▸ Information provided:
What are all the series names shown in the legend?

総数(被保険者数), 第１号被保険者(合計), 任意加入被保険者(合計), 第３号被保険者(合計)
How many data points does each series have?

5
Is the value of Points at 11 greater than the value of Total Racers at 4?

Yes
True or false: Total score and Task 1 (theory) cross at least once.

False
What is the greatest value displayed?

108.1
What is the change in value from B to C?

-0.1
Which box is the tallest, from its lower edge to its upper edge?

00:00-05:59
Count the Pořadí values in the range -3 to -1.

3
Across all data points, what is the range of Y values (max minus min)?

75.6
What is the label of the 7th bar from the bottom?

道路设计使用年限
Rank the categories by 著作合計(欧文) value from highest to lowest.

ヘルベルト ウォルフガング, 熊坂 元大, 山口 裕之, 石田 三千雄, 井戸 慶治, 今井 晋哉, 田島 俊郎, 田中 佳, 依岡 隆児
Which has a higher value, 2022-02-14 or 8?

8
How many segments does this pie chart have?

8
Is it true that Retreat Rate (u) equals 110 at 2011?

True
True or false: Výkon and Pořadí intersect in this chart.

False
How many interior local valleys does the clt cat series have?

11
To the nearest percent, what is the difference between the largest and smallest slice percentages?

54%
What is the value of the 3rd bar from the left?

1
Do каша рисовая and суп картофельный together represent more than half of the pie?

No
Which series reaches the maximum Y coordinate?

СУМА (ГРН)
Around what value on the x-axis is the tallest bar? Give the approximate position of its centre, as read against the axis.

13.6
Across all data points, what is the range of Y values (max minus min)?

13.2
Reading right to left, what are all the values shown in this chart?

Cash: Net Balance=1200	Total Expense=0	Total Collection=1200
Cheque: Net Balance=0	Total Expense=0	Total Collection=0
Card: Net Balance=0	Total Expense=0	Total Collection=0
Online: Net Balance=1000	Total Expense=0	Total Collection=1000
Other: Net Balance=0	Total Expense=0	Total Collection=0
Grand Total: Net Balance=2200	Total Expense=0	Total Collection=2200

▸ Aim of the task:
Copy the listing above word for word, from its first line through the line that contains "To the nearest", with both of those lines included.

▸ Response below:
What are all the series names shown in the legend?

総数(被保険者数), 第１号被保険者(合計), 任意加入被保険者(合計), 第３号被保険者(合計)
How many data points does each series have?

5
Is the value of Points at 11 greater than the value of Total Racers at 4?

Yes
True or false: Total score and Task 1 (theory) cross at least once.

False
What is the greatest value displayed?

108.1
What is the change in value from B to C?

-0.1
Which box is the tallest, from its lower edge to its upper edge?

00:00-05:59
Count the Pořadí values in the range -3 to -1.

3
Across all data points, what is the range of Y values (max minus min)?

75.6
What is the label of the 7th bar from the bottom?

道路设计使用年限
Rank the categories by 著作合計(欧文) value from highest to lowest.

ヘルベルト ウォルフガング, 熊坂 元大, 山口 裕之, 石田 三千雄, 井戸 慶治, 今井 晋哉, 田島 俊郎, 田中 佳, 依岡 隆児
Which has a higher value, 2022-02-14 or 8?

8
How many segments does this pie chart have?

8
Is it true that Retreat Rate (u) equals 110 at 2011?

True
True or false: Výkon and Pořadí intersect in this chart.

False
How many interior local valleys does the clt cat series have?

11
To the nearest percent, what is the difference between the largest and smallest slice percentages?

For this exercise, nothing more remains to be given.